[CONSIGNES]
**1)** D'après l'éditorial sur les coups d'État, pourquoi l'Afrique est-elle qualifiée de « championne du monde » des putschs ? Répondez en une à trois phrases.
**2)** Extrayez de l'éditorial sur les coups d'État le passage qui commence par « Dans le domaine » et se termine par « ses 145 occurrences. ».
**3)** Selon l'éditorial sur les coups d'État, combien de coups d'État le Soudan a-t-il connus dans sa jeune histoire ?

[TEXTE DE LA PAGE]
##########

Editos: Les militaires ne sont pas la solution

Editos: Les militaires ne sont pas la solution

16 juin 2023 Non Par LA RÉDACTION

Par Zyad Limam – Publié en juin 2023
 

La guerre au Soudan est particulièrement tragique. Cruelle. Ce pays immense, comme sur un fil permanent, qui a connu dans sa jeune histoire 17 coups d’État, sans parler de la partition avec son sud et les multiples guerres civiles, est dévasté. Abdel Fattah al-Burhan et Mohamed Hamdane Daglo, dit Hemedti, les deux généraux qui ont pris le pouvoir en 2021 pour mettre fin à la transition démocratique, s’affrontent maintenant sans merci. Évidemment, on peut chercher les enjeux stratégiques (l’or, l’eau du Nil, « la ligne politique », les calculs ethno-tribalistes, les interventions de l’extérieur…), mais in fine, c’est bien deux militaires qui luttent pour le pouvoir et ses avantages, qui envoient leurs troupes s’entretuer. Les civils trinquent, le Soudan sombre, il faudra des années pour reconstruire. Et l’espoir démocratique porté par la révolution qui avait fait tomber un autre général, le tristement célèbre Omar el- Béchir, semble s’être évaporé sous les bombes…

Dans le domaine des putschs, l’Afrique est championne du monde. Une étude menée par des chercheurs américains a dénombré plus de 200 coups d’État sur le continent depuis 1950, la moitié d’entre eux étant qualifiés de succès (c’est-à-dire ayant duré plus de sept jours…) : 45 pays sur 54 auront connu au moins une tentative depuis leur indépendance. Au «classement », l’Afrique devance son « dauphin », l’Amérique latine et ses 145 occurrences.

##########

[DONNÉES BRUTES]
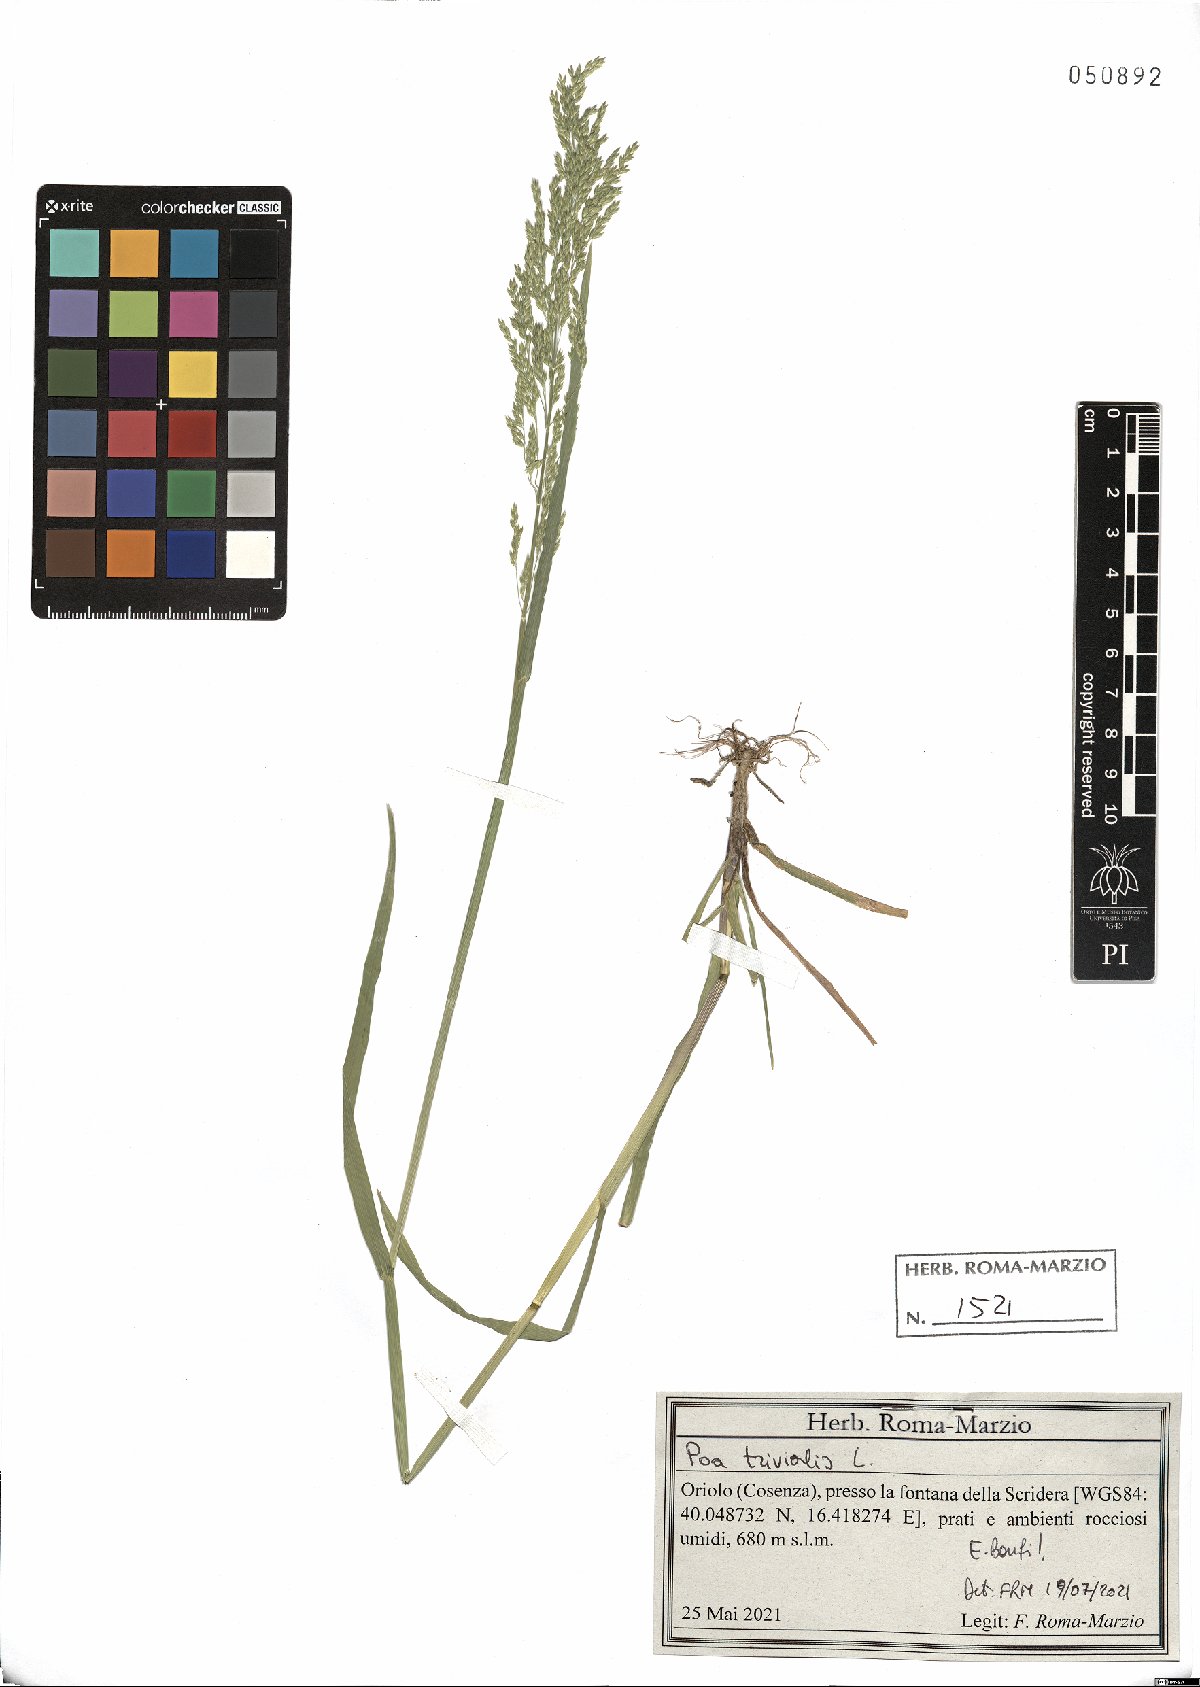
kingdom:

##########

[RÉPONSES AUX CONSIGNES]
**1)** Une étude de chercheurs américains a dénombré plus de 200 coups d'État sur le continent depuis 1950, dont la moitié réussis, et 45 pays sur 54 ont connu au moins une tentative depuis leur indépendance. L'Afrique devance ainsi l'Amérique latine, qui compte 145 occurrences.

**2)**
Dans le domaine des putschs, l’Afrique est championne du monde. Une étude menée par des chercheurs américains a dénombré plus de 200 coups d’État sur le continent depuis 1950, la moitié d’entre eux étant qualifiés de succès (c’est-à-dire ayant duré plus de sept jours…) : 45 pays sur 54 auront connu au moins une tentative depuis leur indépendance. Au «classement », l’Afrique devance son « dauphin », l’Amérique latine et ses 145 occurrences.

**3)** Il en a connu 17.